• SELECTED EXTRACT:
3.—All contracts shall so far as possible be made so as not to impose joint liability on the parties hereto but each of the parties hereto shall severally liquidate its own engagements or liabilities towards the Chinese Government. The parties hereto will so far as possible come to an understanding with regard to the realization of the operations, but so that such realization in whatever manner this may take place shall be for the separate benefit of each of the parties hereto as regards their respective participation therein and so that each of the parties hereto shall be entitled to realize its participation in the operations only in its own market, it being understood. that the issues in the respective.markets are to be made at substantial parity. For the purposes of this agreement, the Belgian market shall be considered as part of the market of the Russian Bank, subject only to this restriction; viz: that the Russian Bank shall not issue in Belgium more than one-third of its participation and only by one or more of the present members of its group. Notwithstanding the provisions of this clause, each party reserves to itself the right to share its operations (other than the issuing operations) with the present members of its own group irrespective of their nationality.

• INFORMATION SUPPLIED:
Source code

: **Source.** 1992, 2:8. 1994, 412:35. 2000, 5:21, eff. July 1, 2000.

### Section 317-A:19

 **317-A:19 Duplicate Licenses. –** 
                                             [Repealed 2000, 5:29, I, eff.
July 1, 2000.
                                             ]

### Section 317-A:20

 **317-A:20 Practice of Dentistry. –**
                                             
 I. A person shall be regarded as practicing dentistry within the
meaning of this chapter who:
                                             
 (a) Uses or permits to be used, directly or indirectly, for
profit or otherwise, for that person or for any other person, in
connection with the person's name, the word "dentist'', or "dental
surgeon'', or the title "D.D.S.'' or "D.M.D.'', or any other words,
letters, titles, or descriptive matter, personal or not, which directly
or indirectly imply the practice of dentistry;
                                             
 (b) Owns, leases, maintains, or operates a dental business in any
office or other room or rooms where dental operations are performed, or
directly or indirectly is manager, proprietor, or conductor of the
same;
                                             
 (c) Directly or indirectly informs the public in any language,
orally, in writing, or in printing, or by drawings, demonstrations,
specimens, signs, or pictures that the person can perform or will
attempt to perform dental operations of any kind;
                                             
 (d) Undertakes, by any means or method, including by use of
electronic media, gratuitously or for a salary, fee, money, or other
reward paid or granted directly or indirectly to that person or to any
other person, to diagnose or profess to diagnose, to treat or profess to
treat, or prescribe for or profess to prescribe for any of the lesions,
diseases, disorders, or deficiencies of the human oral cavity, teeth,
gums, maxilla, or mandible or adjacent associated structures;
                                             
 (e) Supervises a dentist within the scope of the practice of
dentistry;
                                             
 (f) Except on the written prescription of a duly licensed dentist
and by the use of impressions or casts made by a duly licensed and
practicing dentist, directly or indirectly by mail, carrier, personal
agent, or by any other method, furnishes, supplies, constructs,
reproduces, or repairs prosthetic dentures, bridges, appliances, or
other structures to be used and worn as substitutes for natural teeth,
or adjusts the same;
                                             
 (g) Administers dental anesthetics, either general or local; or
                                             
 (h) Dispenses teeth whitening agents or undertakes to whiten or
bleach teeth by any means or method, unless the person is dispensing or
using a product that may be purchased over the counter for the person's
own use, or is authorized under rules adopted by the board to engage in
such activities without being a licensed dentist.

...

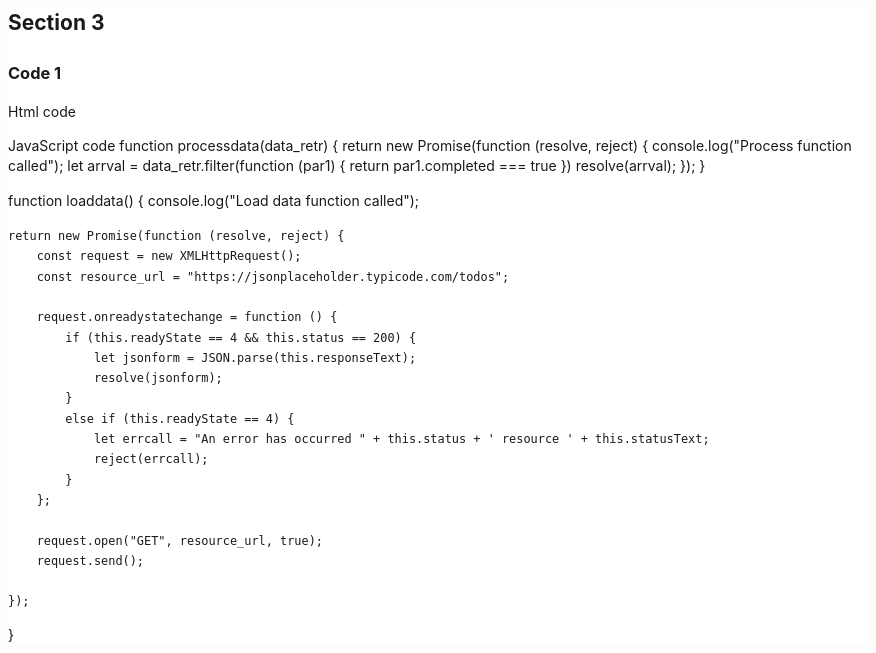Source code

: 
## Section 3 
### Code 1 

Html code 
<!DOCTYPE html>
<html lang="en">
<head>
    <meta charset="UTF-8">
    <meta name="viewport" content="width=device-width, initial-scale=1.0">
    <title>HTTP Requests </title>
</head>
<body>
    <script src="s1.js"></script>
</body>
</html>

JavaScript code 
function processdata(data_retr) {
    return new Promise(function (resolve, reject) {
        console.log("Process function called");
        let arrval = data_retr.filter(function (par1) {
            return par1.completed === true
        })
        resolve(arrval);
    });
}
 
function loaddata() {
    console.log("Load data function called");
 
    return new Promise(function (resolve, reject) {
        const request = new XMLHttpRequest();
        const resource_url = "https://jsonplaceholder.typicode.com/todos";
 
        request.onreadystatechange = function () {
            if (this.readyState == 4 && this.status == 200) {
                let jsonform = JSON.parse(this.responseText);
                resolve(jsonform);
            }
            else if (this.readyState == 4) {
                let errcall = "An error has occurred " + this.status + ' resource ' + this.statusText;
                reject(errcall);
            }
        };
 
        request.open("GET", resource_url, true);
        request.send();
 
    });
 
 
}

• WHAT YOU ARE ASKED TO DO: Continue the agreement clause on the banks' several liability to the Chinese Government, starting after its last sentence.

• RESPONSE AREA:
4.—Any one or more of the parties hereto who shall have accepted its or their participation in the Reorganization Loan or any part of such loan shall be entitled, by notice in writing, to call upon the other or others of the parties hereto who propose to issue their own respective participations to issue for the account of the party or parties giving such notice or notices either all or one-half of the amount which may constitute the participation in the Reorganization Loan or in such part thereof as the parties hereto may from time to time agree to issue of the party or parties giving such notice or notices and the party or parties so called upon shall issue the said amount or amounts (hereinafter called “the Residuary Participation”) specified in such notice or notices upon and subject to the terms and conditions following, viz:
(1) Such notice or notices must be received by the other or others of the parties hereto before execution of the final agreement with the Chinese Government for the issue of the loan (or in case of an issue of a part only of the loan) of so much thereof as the parties hereto may from time to time agree to issue.
(2) The party or parties to whom such notice or notices shall have been given shall be entitled to decide among themselves and without reference to the party or parties giving such notice or notices as to which one or more of them shall issue the Residuary Participation, but in default of any such decision they shall issue the same equally between them.
(3) In issuing the Residuary Participation no distinction shall be made between the Residuary Participation and the amount or amounts issued on its or their own account by the bank or banks issuing the Residuary Participation, which shall in all respects be subject to the conditions of the respective Syndicates which may be formed for the purpose of effecting the issue.
(4) Each of the banks issuing the Residuary Participation shall be entitled to decide for itself and without reference to the party or parties giving such notice or notices as to what expenses shall be incurred in relation to the issue of the total amount issued by such bank.
(5) The banks issuing the Residuary Participation shall be entitled between them to charge the party or parties giving such notice or notices with a commission of not exceeding 1 1/2% on the nominal amount of the Residuary Participation and also with a pro rata share of the total expenses which such banks may in their sole discretion incur in relation to the whole issue and being in the proportion which the Residuary Participation bears to the total nominal amount of the issue.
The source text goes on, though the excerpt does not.